(Dataset entries)

- Opening Delimiter -

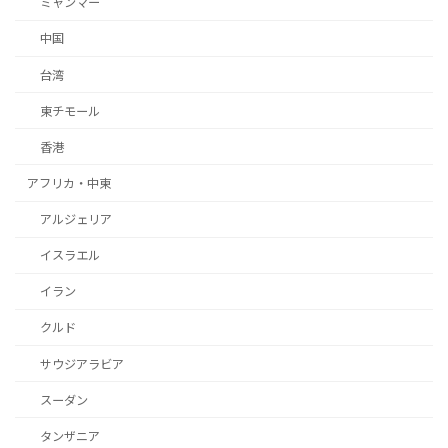
ミャンマー
中国
台湾
東チモール
香港
アフリカ・中東
アルジェリア
イスラエル
イラン
クルド
サウジアラビア
スーダン
タンザニア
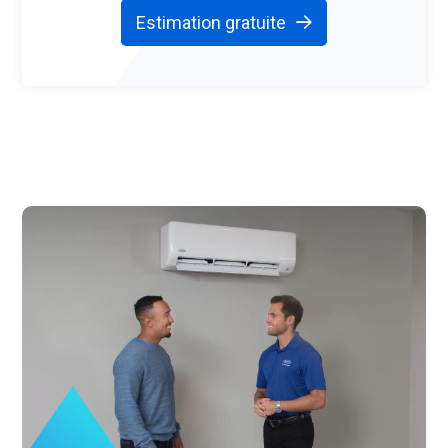
Estimation gratuite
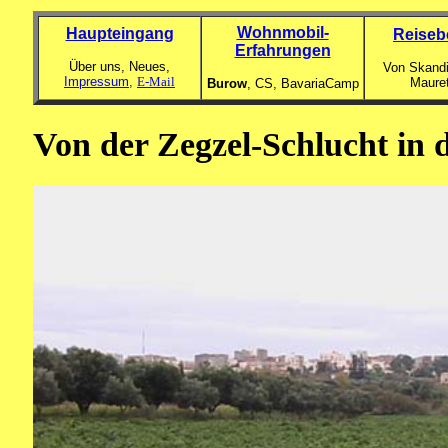
Wohnmobil-
Haupteingang
Reiseb
Erfahrungen
Über uns, Neues,
Von Skandi
Impressum,
E-Mail
Maure
Burow
, CS,
BavariaCamp
Von der Zegzel-Schlucht in d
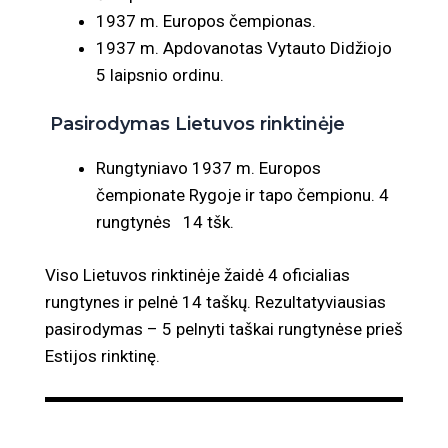
1937 m. Europos čempionas.
1937 m. Apdovanotas Vytauto Didžiojo
5 laipsnio ordinu.
Pasirodymas Lietuvos rinktinėje
Rungtyniavo 1937 m. Europos
čempionate Rygoje ir tapo čempionu. 4
rungtynės 14 tšk.
Viso Lietuvos rinktinėje žaidė 4 oficialias
rungtynes ir pelnė 14 taškų. Rezultatyviausias
pasirodymas – 5 pelnyti taškai rungtynėse prieš
Estijos rinktinę.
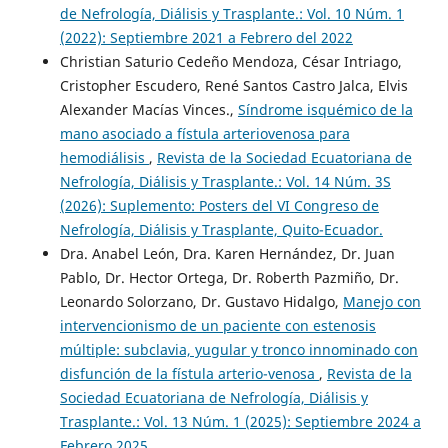
de Nefrología, Diálisis y Trasplante.: Vol. 10 Núm. 1
(2022): Septiembre 2021 a Febrero del 2022
Christian Saturio Cedeño Mendoza, César Intriago,
Cristopher Escudero, René Santos Castro Jalca, Elvis
Alexander Macías Vinces.,
Síndrome isquémico de la
mano asociado a fístula arteriovenosa para
hemodiálisis
,
Revista de la Sociedad Ecuatoriana de
Nefrología, Diálisis y Trasplante.: Vol. 14 Núm. 3S
(2026): Suplemento: Posters del VI Congreso de
Nefrología, Diálisis y Trasplante, Quito-Ecuador.
Dra. Anabel León, Dra. Karen Hernández, Dr. Juan
Pablo, Dr. Hector Ortega, Dr. Roberth Pazmiño, Dr.
Leonardo Solorzano, Dr. Gustavo Hidalgo,
Manejo con
intervencionismo de un paciente con estenosis
múltiple: subclavia, yugular y tronco innominado con
disfunción de la fístula arterio-venosa
,
Revista de la
Sociedad Ecuatoriana de Nefrología, Diálisis y
Trasplante.: Vol. 13 Núm. 1 (2025): Septiembre 2024 a
Febrero 2025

- Closing Delimiter -

* Requirement
The pictures should not appear in the copy; every other part of the records above must be returned exactly.

* Worked solution
ミャンマー
中国
台湾
東チモール
香港
アフリカ・中東
アルジェリア
イスラエル
イラン
クルド
サウジアラビア
スーダン
タンザニア
Estimation gratuite
Wohnmobil-
Haupteingang
Reiseb
Erfahrungen
Über uns, Neues,
Von Skandi
Impressum,
E-Mail
Maure
Burow
, CS,
BavariaCamp
Von der Zegzel-Schlucht in d
1937 m. Europos čempionas.
1937 m. Apdovanotas Vytauto Didžiojo
5 laipsnio ordinu.
Pasirodymas Lietuvos rinktinėje
Rungtyniavo 1937 m. Europos
čempionate Rygoje ir tapo čempionu. 4
rungtynės 14 tšk.
Viso Lietuvos rinktinėje žaidė 4 oficialias
rungtynes ir pelnė 14 taškų. Rezultatyviausias
pasirodymas – 5 pelnyti taškai rungtynėse prieš
Estijos rinktinę.
de Nefrología, Diálisis y Trasplante.: Vol. 10 Núm. 1
(2022): Septiembre 2021 a Febrero del 2022
Christian Saturio Cedeño Mendoza, César Intriago,
Cristopher Escudero, René Santos Castro Jalca, Elvis
Alexander Macías Vinces.,
Síndrome isquémico de la
mano asociado a fístula arteriovenosa para
hemodiálisis
,
Revista de la Sociedad Ecuatoriana de
Nefrología, Diálisis y Trasplante.: Vol. 14 Núm. 3S
(2026): Suplemento: Posters del VI Congreso de
Nefrología, Diálisis y Trasplante, Quito-Ecuador.
Dra. Anabel León, Dra. Karen Hernández, Dr. Juan
Pablo, Dr. Hector Ortega, Dr. Roberth Pazmiño, Dr.
Leonardo Solorzano, Dr. Gustavo Hidalgo,
Manejo con
intervencionismo de un paciente con estenosis
múltiple: subclavia, yugular y tronco innominado con
disfunción de la fístula arterio-venosa
,
Revista de la
Sociedad Ecuatoriana de Nefrología, Diálisis y
Trasplante.: Vol. 13 Núm. 1 (2025): Septiembre 2024 a
Febrero 2025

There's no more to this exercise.